# DataCOPE：面向智能体数据分析的无监督技能发现框架

- 来源：HuggingFace Daily Papers（社区热门论文）
- 发布时间：2026-06-04 08:00
- AIHOT 分数：61
- AIHOT 链接：https://aihot.virxact.com/items/cmq0bomkt04pksltrs6obe2tt
- 原文链接：https://arxiv.org/abs/2606.06416

## AI 摘要

DataCOPE 是一个无监督验证器引导的技能发现框架，用于提升数据智能体性能，无需更新模型参数。它从探索轨迹中提取验证器信号，迭代协调数据智能体、无监督验证器和技能管理器进行对比性技能蒸馏。报告式分析中实例化为自适应检查表验证器，推理式分析中实例化为答案一致性验证器。在 Deep Data Research 和 DABStep 上的评估显示，DataCOPE 在四种模型设置下平均将报告式任务分数提升 9.71%，推理式任务提升 32.30%。

## 正文

Inference-time skill augmentation provides a lightweight way to improve data-analytic agents by injecting reusable procedural knowledge without updating model parameters. However, discovering effective skills for data analysis remains challenging, as reliable supervision is expensive and success criteria vary across analytical formats. This raises the key question of how to discover reusable data-analysis skills from unlabeled exploration alone.
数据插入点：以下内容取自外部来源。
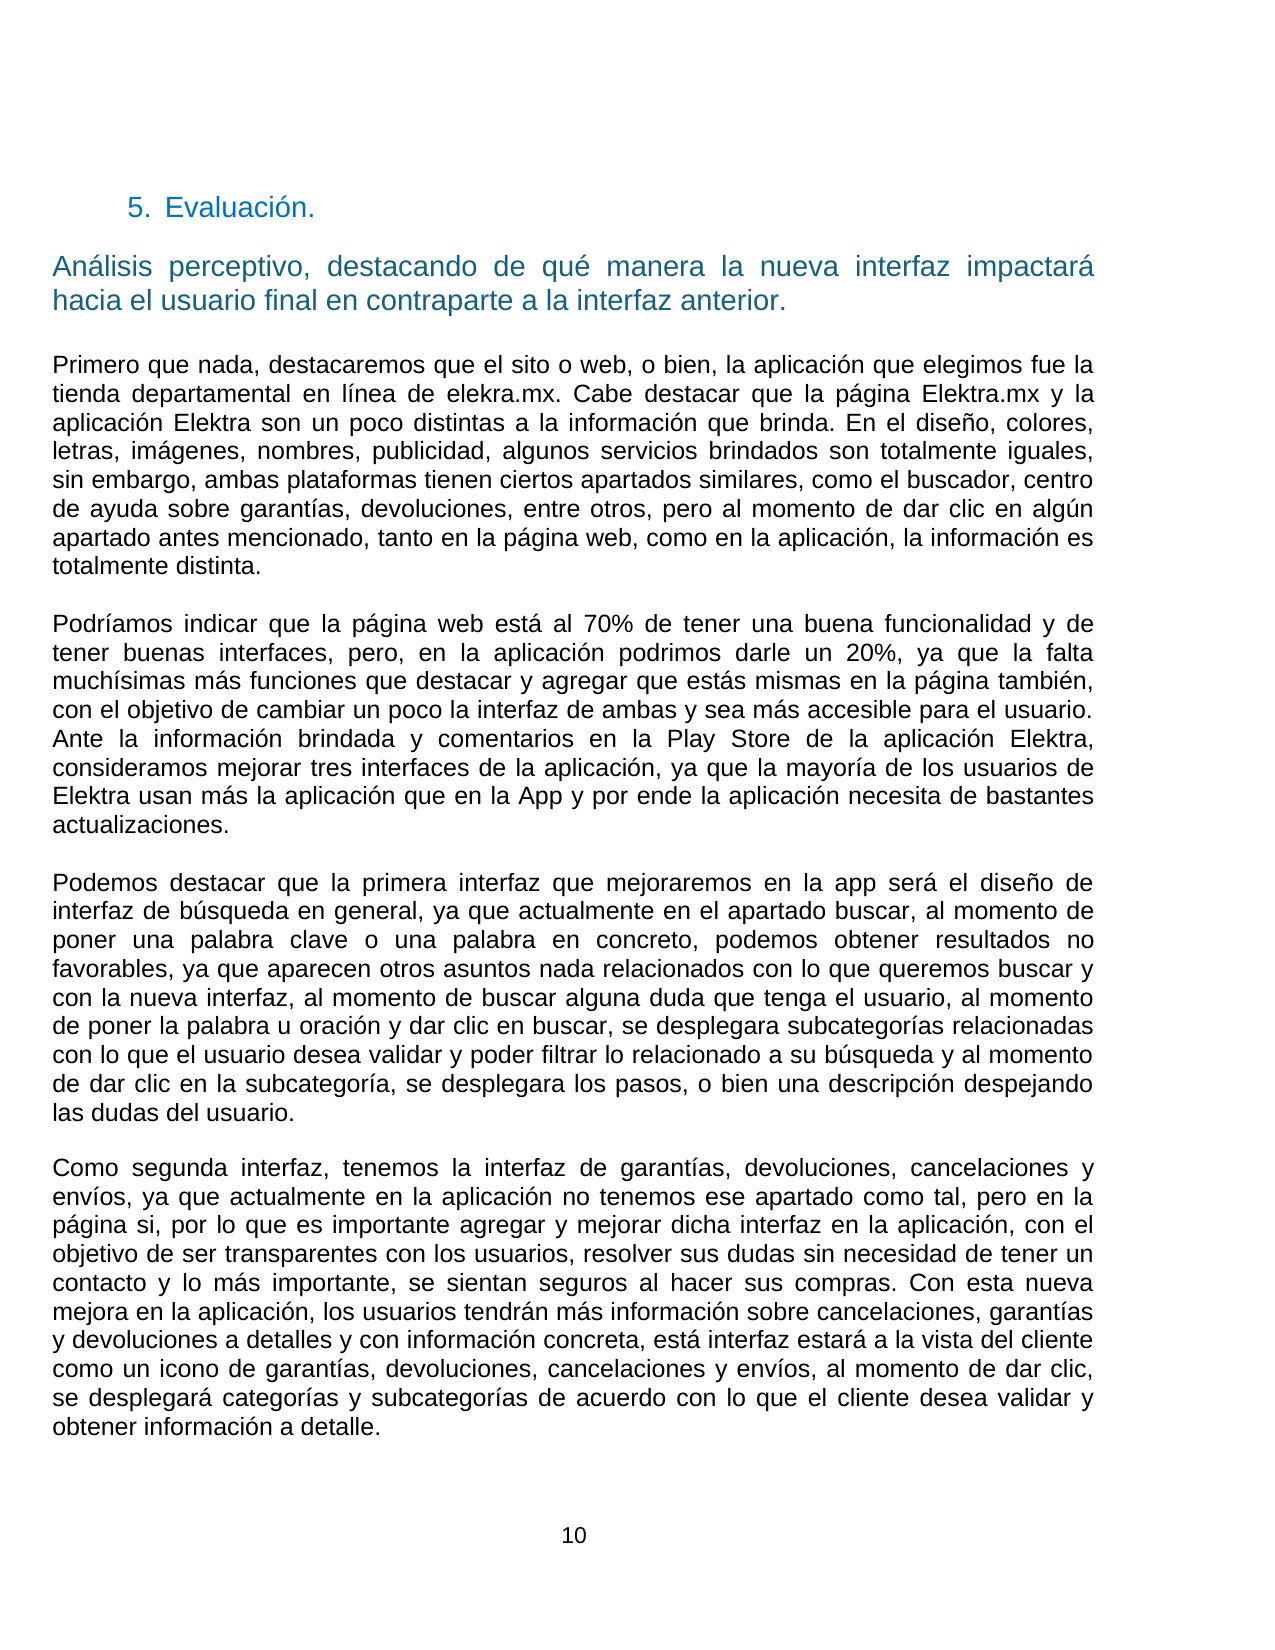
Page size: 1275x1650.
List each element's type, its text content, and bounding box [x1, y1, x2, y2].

subtitle Evaluación. [127, 189, 1096, 223]
text Podemos destacar que la primera interfaz que mejoraremos en la app será el diseño de interfaz de búsqueda en general, ya que actualmente en el apartado buscar, al momento de poner una palabra clave o una palabra en concreto, podemos obtener resultados no favorables, ya que aparecen otros asuntos nada relacionados con lo que queremos buscar y con la nueva interfaz, al momento de buscar alguna duda que tenga el usuario, al momento de poner la palabra u oración y dar clic en buscar, se desplegara subcategorías relacionadas con lo que el usuario desea validar y poder filtrar lo relacionado a su búsqueda y al momento de dar clic en la subcategoría, se desplegara los pasos, o bien una descripción despejando las dudas del usuario. [52, 868, 1096, 1126]
text Como segunda interfaz, tenemos la interfaz de garantías, devoluciones, cancelaciones y envíos, ya que actualmente en la aplicación no tenemos ese apartado como tal, pero en la página si, por lo que es importante agregar y mejorar dicha interfaz en la aplicación, con el objetivo de ser transparentes con los usuarios, resolver sus dudas sin necesidad de tener un contacto y lo más importante, se sientan seguros al hacer sus compras. Con esta nueva mejora en la aplicación, los usuarios tendrán más información sobre cancelaciones, garantías y devoluciones a detalles y con información concreta, está interfaz estará a la vista del cliente como un icono de garantías, devoluciones, cancelaciones y envíos, al momento de dar clic, se desplegará categorías y subcategorías de acuerdo con lo que el cliente desea validar y obtener información a detalle. [52, 1153, 1096, 1440]
text Análisis perceptivo, destacando de qué manera la nueva interfaz impactará hacia el usuario final en contraparte a la interfaz anterior. [52, 249, 1096, 317]
text Podríamos indicar que la página web está al 70% de tener una buena funcionalidad y de tener buenas interfaces, pero, en la aplicación podrimos darle un 20%, ya que la falta muchísimas más funciones que destacar y agregar que estás mismas en la página también, con el objetivo de cambiar un poco la interfaz de ambas y sea más accesible para el usuario. Ante la información brindada y comentarios en la Play Store de la aplicación Elektra, consideramos mejorar tres interfaces de la aplicación, ya que la mayoría de los usuarios de Elektra usan más la aplicación que en la App y por ende la aplicación necesita de bastantes actualizaciones. [52, 609, 1096, 839]
text Primero que nada, destacaremos que el sito o web, o bien, la aplicación que elegimos fue la tienda departamental en línea de elekra.mx. Cabe destacar que la página Elektra.mx y la aplicación Elektra son un poco distintas a la información que brinda. En el diseño, colores, letras, imágenes, nombres, publicidad, algunos servicios brindados son totalmente iguales, sin embargo, ambas plataformas tienen ciertos apartados similares, como el buscador, centro de ayuda sobre garantías, devoluciones, entre otros, pero al momento de dar clic en algún apartado antes mencionado, tanto en la página web, como en la aplicación, la información es totalmente distinta. [52, 350, 1096, 580]
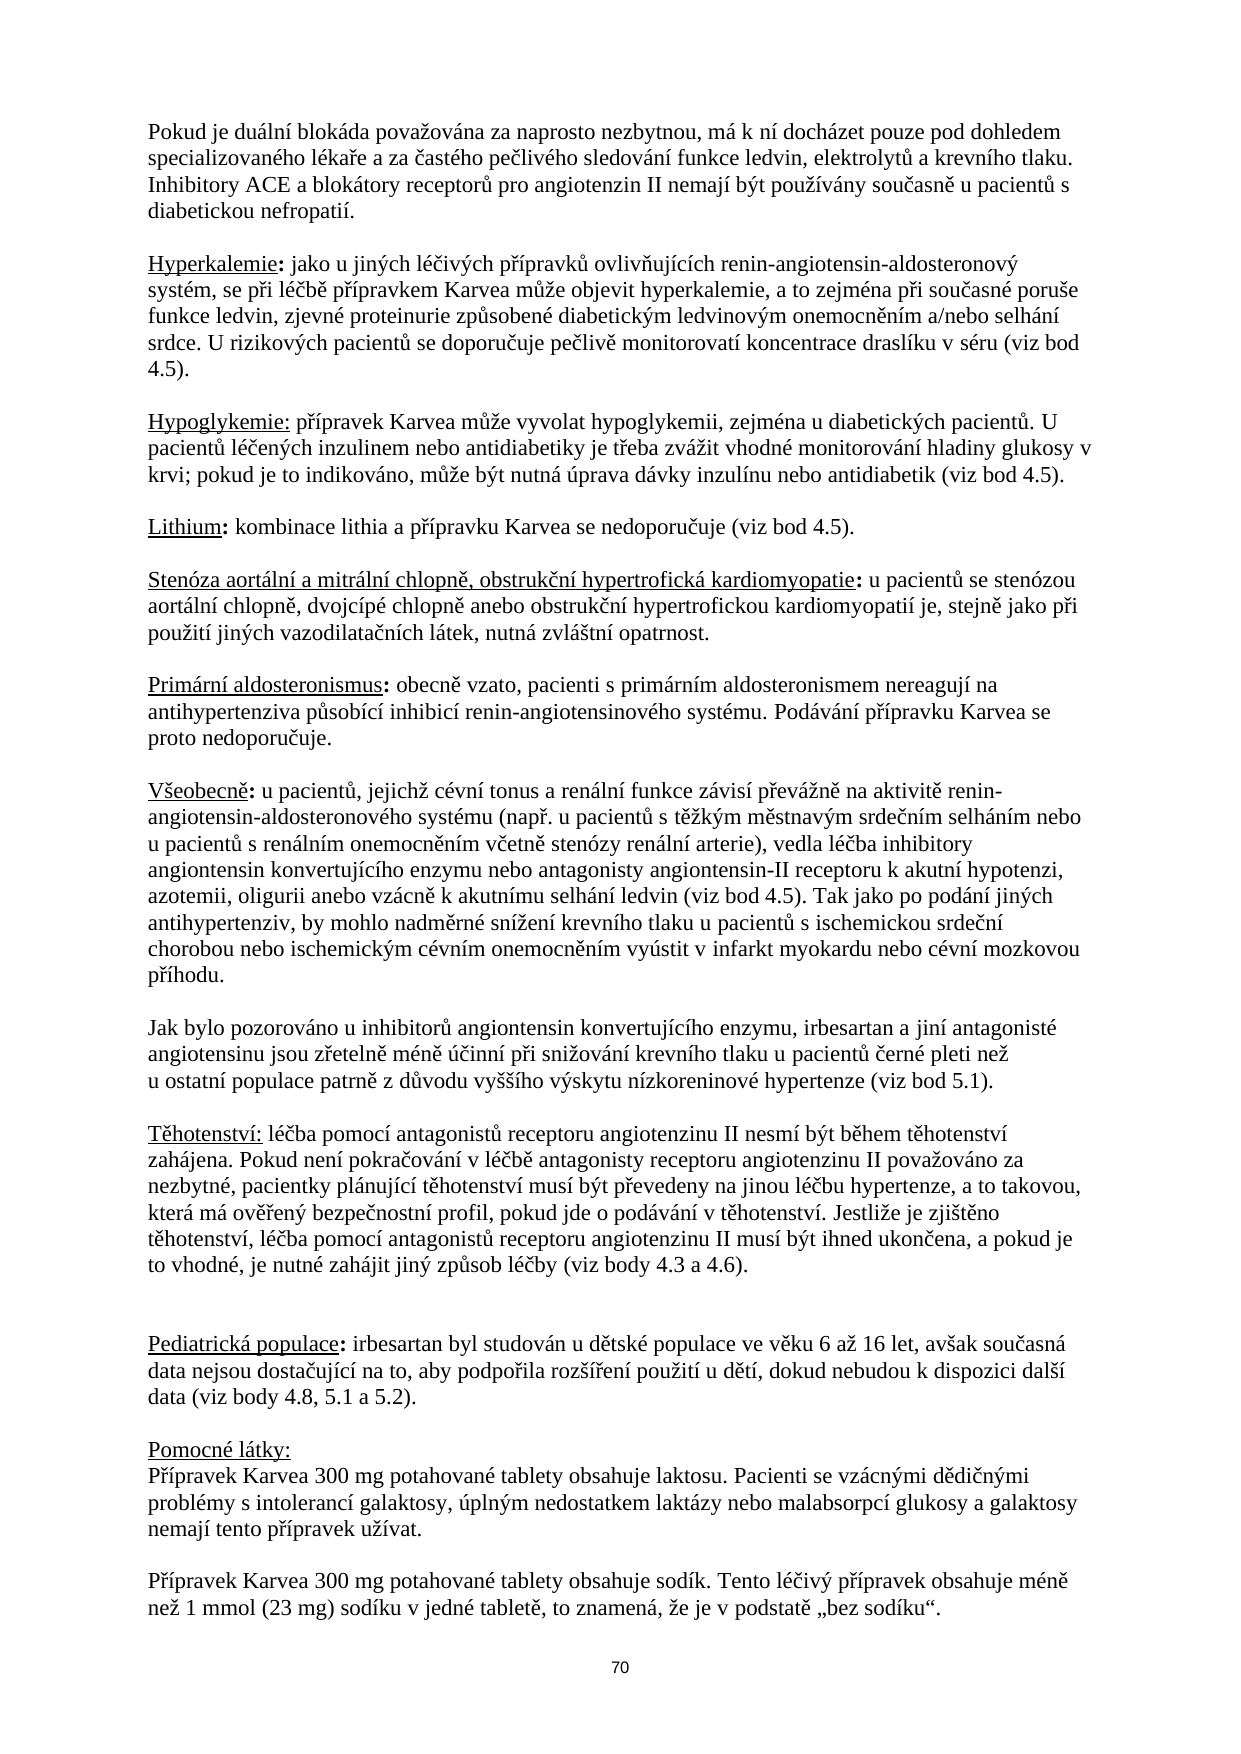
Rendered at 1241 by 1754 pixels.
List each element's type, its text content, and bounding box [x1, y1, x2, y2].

text Hypoglykemie: přípravek Karvea může vyvolat hypoglykemii, zejména u diabetických pacientů. U pacientů léčených inzulinem nebo antidiabetiky je třeba zvážit vhodné monitorování hladiny glukosy v krvi; pokud je to indikováno, může být nutná úprava dávky inzulínu nebo antidiabetik (viz bod 4.5). [148, 408, 1093, 487]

We propose DataCOPE, an unsupervised verifier-guided skill discovery framework for data-analytic agents. DataCOPE derives verifier signals from the exploration trajectories and uses them to characterize relative quality or aggreement among trajectories. It iteratively coordinates a Data-Analytic Agent for trajectory generation, an Unsupervised Verifier for signal extraction, and a Skill Manager for contrastive skill distillation. For report-style analysis, we instantiate the verifier as an Adaptive Checklist Verifier that derives task-specific criteria, scores reports by verifiable coverage, and iteratively refines the checklist. For reasoning-style analysis, we instantiate it as an Answer Agreement Verifier that groups trajectories by answer agreement and uses self-consistency as an auxiliary signal. We evaluate DataCOPE on report-style analysis from Deep Data Research and reasoning-style analysis from DABStep. Across both settings, DataCOPE consistently improves held-out performance over baselines. Averaged across four model settings, DataCOPE improves the mean score by 9.71% and 32.30% on report-style and reasoning-style tasks respectively.